Wednesday, July 22, 2009

Film Review: ROADIE (1980, Alan Rudolph)

Stars: 3 of 5.
Running Time: 106 minutes.
Notable Cast or Crew: Director Alan Rudolph (MRS. PARKER AND THE VICIOUS CIRCLE, BREAKFAST OF CHAMPIONS, AFTERGLOW). Meat Loaf, Kaki Hunter, Art Carney, Alice Cooper, Roy Orbison, Debbie Harry and Blondie, Ramblin' Jack Elliott, Hank Williams Jr., Peter Frampton, Kurtwood Smith (RAMBO III, ROBOCOP, THAT 70's SHOW) in a Security Guard cameo.
Tag-lines: "The story of a boy and his equipment."
Best one-liner: "Well that's a strange and wondrous tale, son, but like everything else, it'll work if you let it." (said by an insane Art Carney).
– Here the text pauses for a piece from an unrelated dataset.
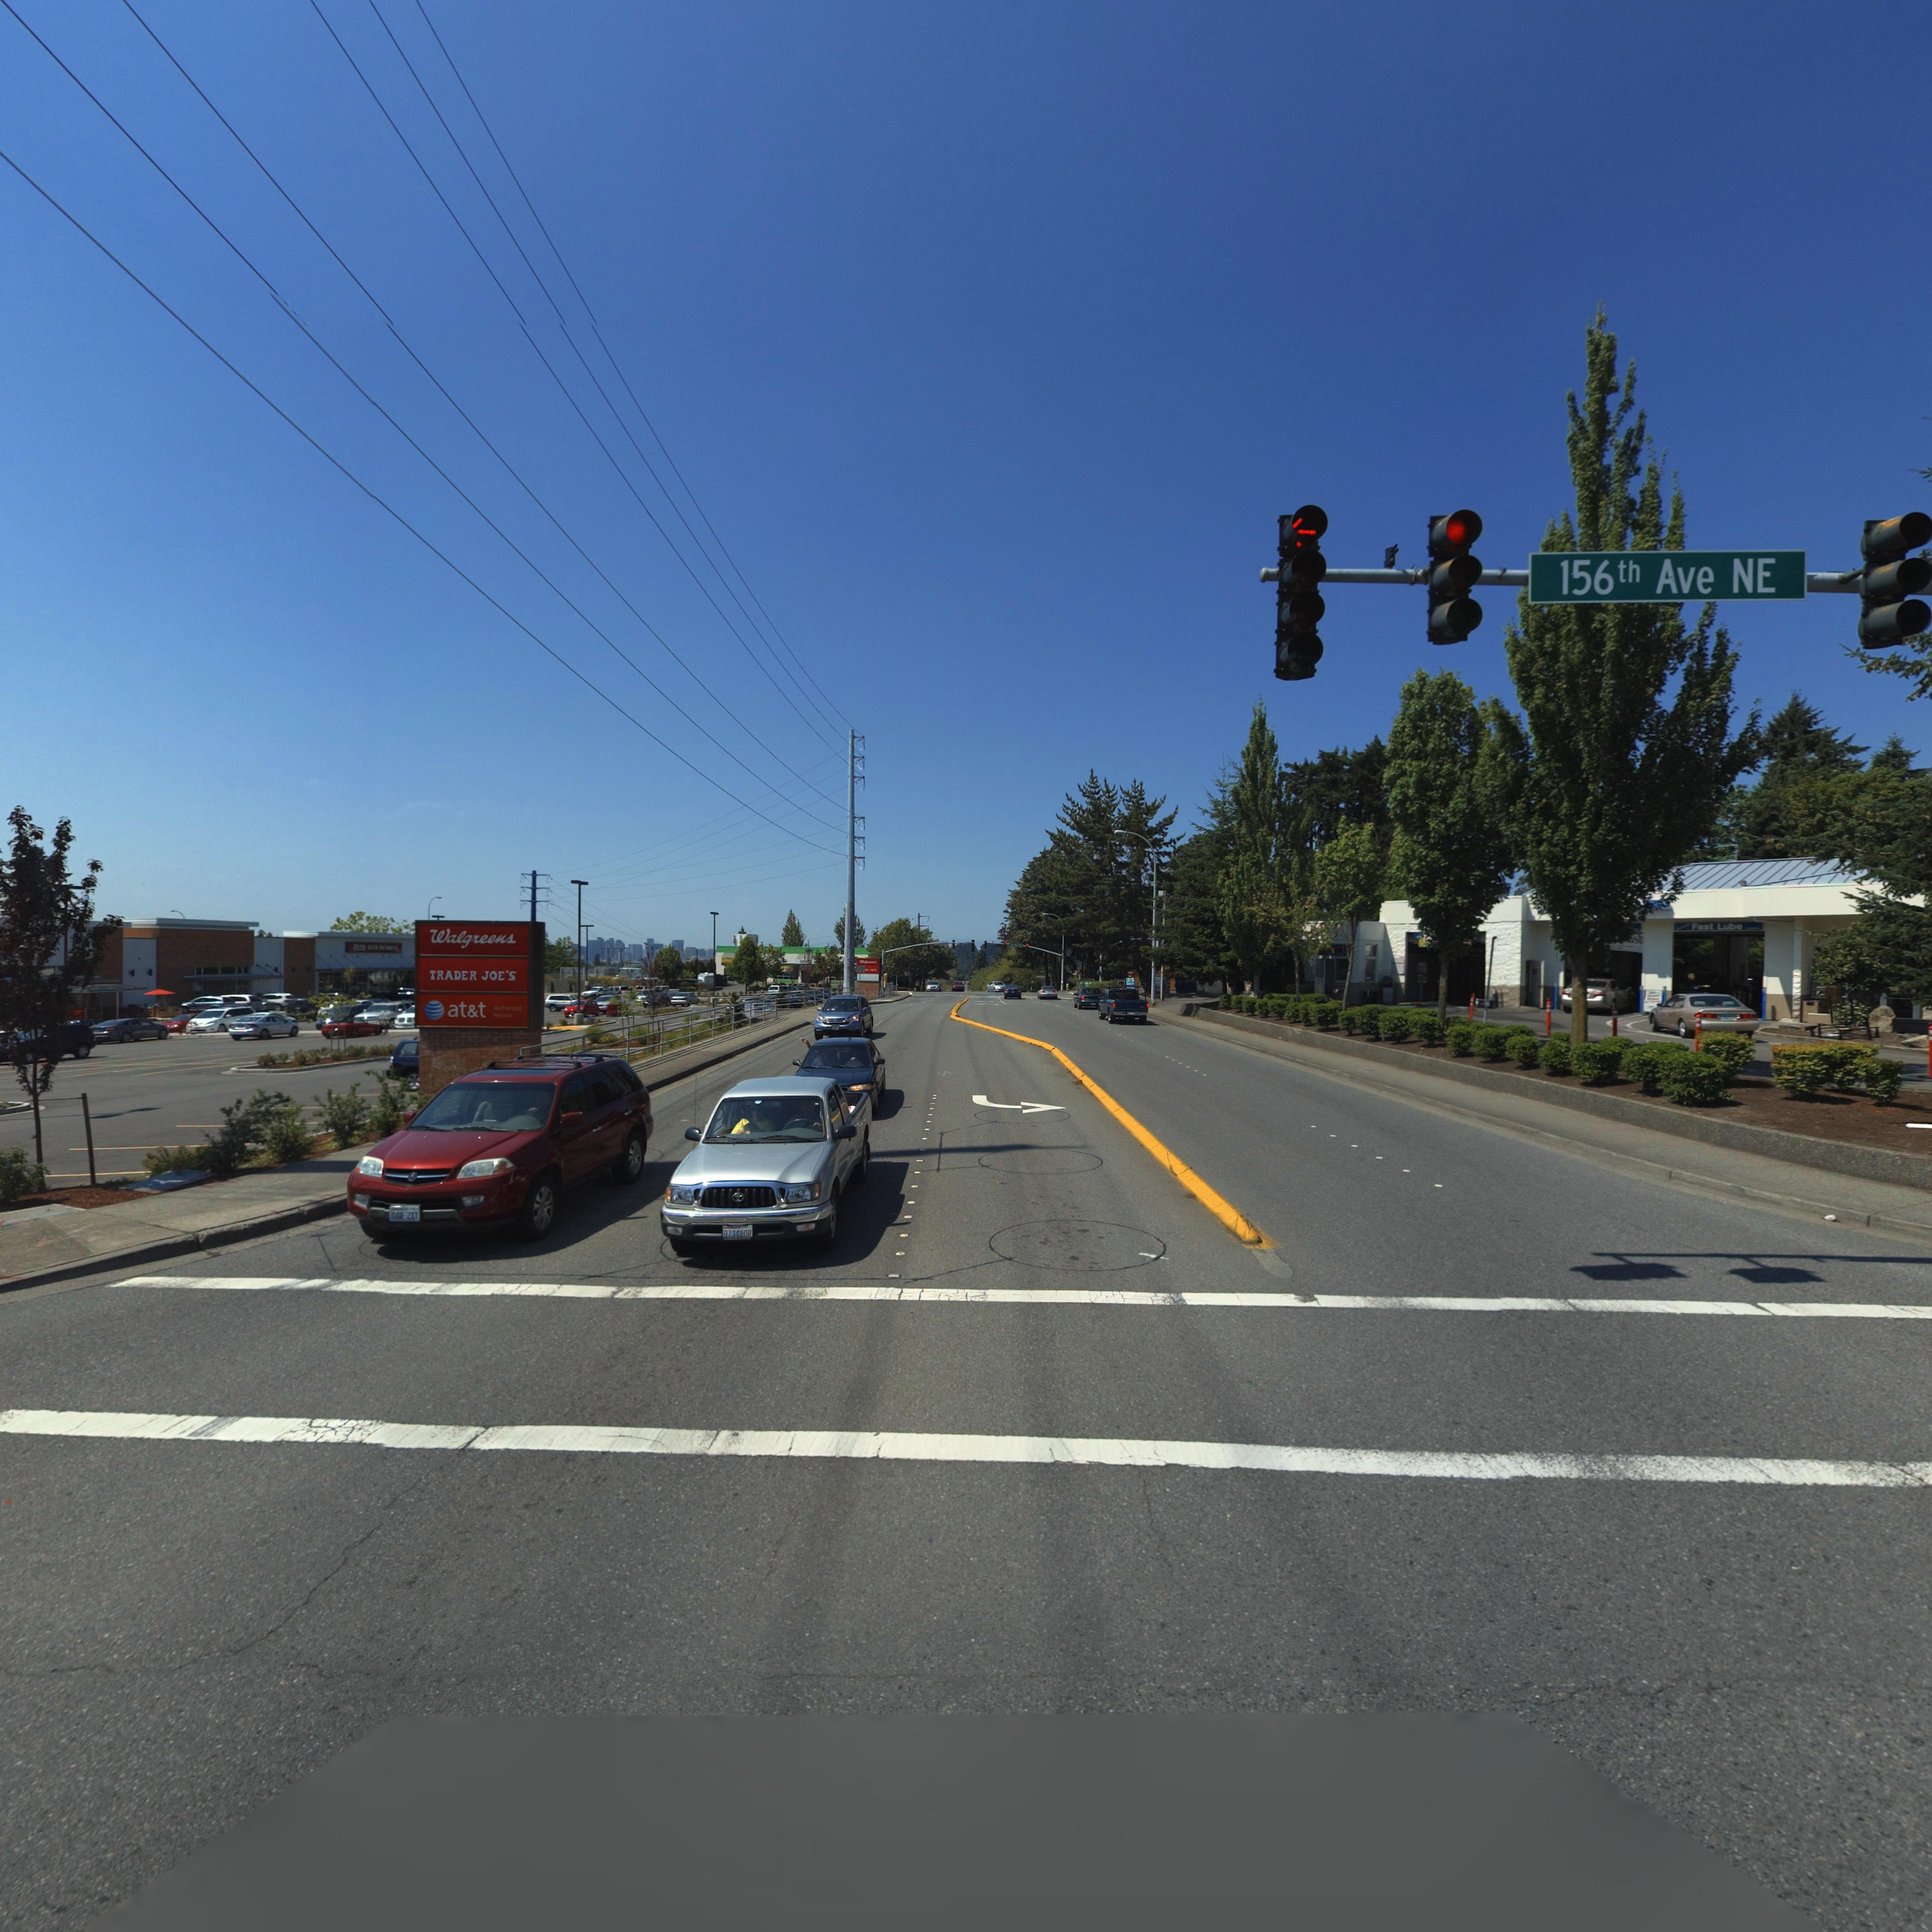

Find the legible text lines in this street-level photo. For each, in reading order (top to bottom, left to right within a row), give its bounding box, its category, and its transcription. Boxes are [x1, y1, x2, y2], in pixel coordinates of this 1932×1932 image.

[1559, 556, 1777, 596] StreetName: 156th Ave NE
[430, 927, 517, 948] BusinessName: Walgreens
[430, 969, 516, 981] BusinessName: TRADER JOE'S
[447, 1001, 487, 1017] BusinessName: at*t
A meandering, slightly mediocre, BLUES BROTHERS-style, rock 'n roll pileup of a movie that pays the bills by phoning in some car wrecks and barroom brawls, but justifies its cultish appeal via a number of truly, befittingly insane elements.

Hey, at least it's better than MRS. PARKER AND THE VICIOUS CIRCLE.

Meat Loaf plays the eponymous ROADIE, fixing equipment for rock bands across the armadillo-covered roads and byways of Americana. Art Carney plays his dad, who putters and mutters and does all manner of things that I'm sure had some whacked-out rationalization in the screenwriter's mind.

Art Carney: irascible.

By the way, the owner of said screenwriting mind is named "Big Boy" (Medlin). Regardless of its shortcomings, however, ROADIE does have its share of street credentials: Debbie Harry giving surreal advice about the "Age of Specialization," and her band (Blondie) covering Johnny Cash's "Ring of Fire;"

The Debbie Harry factor is pretty high.

a character ("The Groupie," played by Kaki Hunter) who wears a different, insanely colored pair of tight pants in nearly every scene; a slew of cameos from Roy Orbison to Hank Williams, Jr. to Peter Frampton; and, as its 'piece de resistance,' a dinner with Alice Cooper that involves a boa constrictor and one of those Martian bug-out stress relievers dressed as Alice himself!

Alice Cooper orders around some security flunkies....including (!) Kurtwood Smith (on the left).

So despite possessing the storytelling aptitude of a tipsy gnat, ROADIE has some pretty rockin' tunes (by the likes of Pat Benatar, Cheap Trick, Styx, The B-52's and a shit-ton of others) and a palpable dive bar rock concert atmosphere. If this sounds up your alley, then I guess you can lose yourself in the ambience, kick back some beer (straight from the pitcher), relax, and enjoy yourself some ROADIE.